DeGeneres’ emotional Oct. 16 outburst (and really, we wish nothing more than soothed nerves and a bag of rubber pull-toys for everyone hurt in this canine kerfuffle) neatly coincided with two confessionals from Oprah Winfrey. First she announced that her health was compromised by a thyroid condition (”Do not wait until your body turns on you,” she warned). Three days later, during a talk with a woman who’d dated a married man, Winfrey revealed that, when she was in her 20s, she’d also been the ”other woman” in a relationship she called ”one of my greatest regrets.” She said this was the first time she’d ever told this on TV. Spontaneous? Probably not. Authentic? Sure.

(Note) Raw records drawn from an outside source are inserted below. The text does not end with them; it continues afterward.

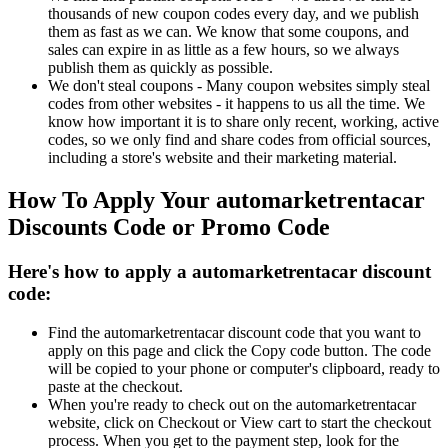
thousands of new coupon codes every day, and we publish
them as fast as we can. We know that some coupons, and
sales can expire in as little as a few hours, so we always
publish them as quickly as possible.
We don't steal coupons - Many coupon websites simply steal
codes from other websites - it happens to us all the time. We
know how important it is to share only recent, working, active
codes, so we only find and share codes from official sources,
including a store's website and their marketing material.
How To Apply Your automarketrentacar
Discounts Code or Promo Code
Here's how to apply a automarketrentacar discount
code:
Find the automarketrentacar discount code that you want to
apply on this page and click the Copy code button. The code
will be copied to your phone or computer's clipboard, ready to
paste at the checkout.
When you're ready to check out on the automarketrentacar
website, click on Checkout or View cart to start the checkout
process. When you get to the payment step, look for the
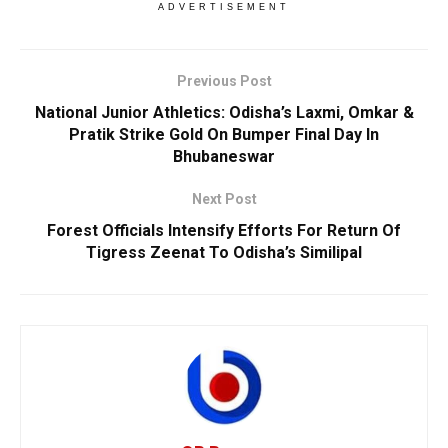
ADVERTISEMENT
Previous Post
National Junior Athletics: Odisha’s Laxmi, Omkar &
Pratik Strike Gold On Bumper Final Day In
Bhubaneswar
Next Post
Forest Officials Intensify Efforts For Return Of
Tigress Zeenat To Odisha’s Similipal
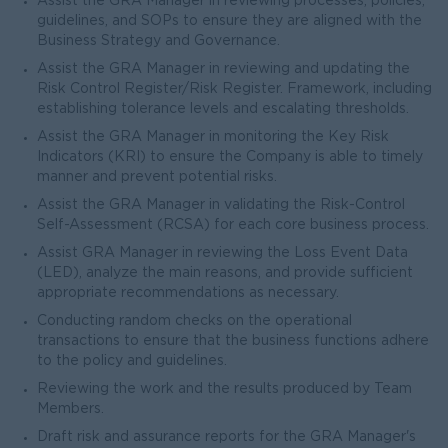
Assist the GRA Manager in reviewing processes, policies,
guidelines, and SOPs to ensure they are aligned with the
Business Strategy and Governance.
Assist the GRA Manager in reviewing and updating the
Risk Control Register/Risk Register. Framework, including
establishing tolerance levels and escalating thresholds.
Assist the GRA Manager in monitoring the Key Risk
Indicators (KRI) to ensure the Company is able to timely
manner and prevent potential risks.
Assist the GRA Manager in validating the Risk-Control
Self-Assessment (RCSA) for each core business process.
Assist GRA Manager in reviewing the Loss Event Data
(LED), analyze the main reasons, and provide sufficient
appropriate recommendations as necessary.
Conducting random checks on the operational
transactions to ensure that the business functions adhere
to the policy and guidelines.
Reviewing the work and the results produced by Team
Members.
Draft risk and assurance reports for the GRA Manager's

Truly, it’s a perfect storm of celebrity over-sharing. On the Oct. 19 edition of HBO’s Real Time With Bill Maher , the host blew a gasket when hecklers interrupted him. Instead of tears, Maher sprouted porcupine spines, physically helping the studio security guards eject one of the objectors and bellowing for some ”ass kicking.”
Remember the old days when hosts like Jerry Springer and Jenny Jones left the emotional eruptions to the audience? Ellen et al. have simply eliminated the chair-throwing middlemen, controlling their own lack-of-control moments. In the post-Rosie era of daytime TV, hosts are making self-revelation the entertainment. (Although O’Donnell’s replacement Whoopi Goldberg demonstrated how lame the tactic can be when she — cough! — revealed she’s a closet smoker.)
This ain’t over. There’s someone lurking in the rafters waiting to return: Don Imus, the old bat in a cowboy hat who’s full-to-burstin’ with unwarranted bile he’s sure to want to over-share with us as soon as he gets back on the radio.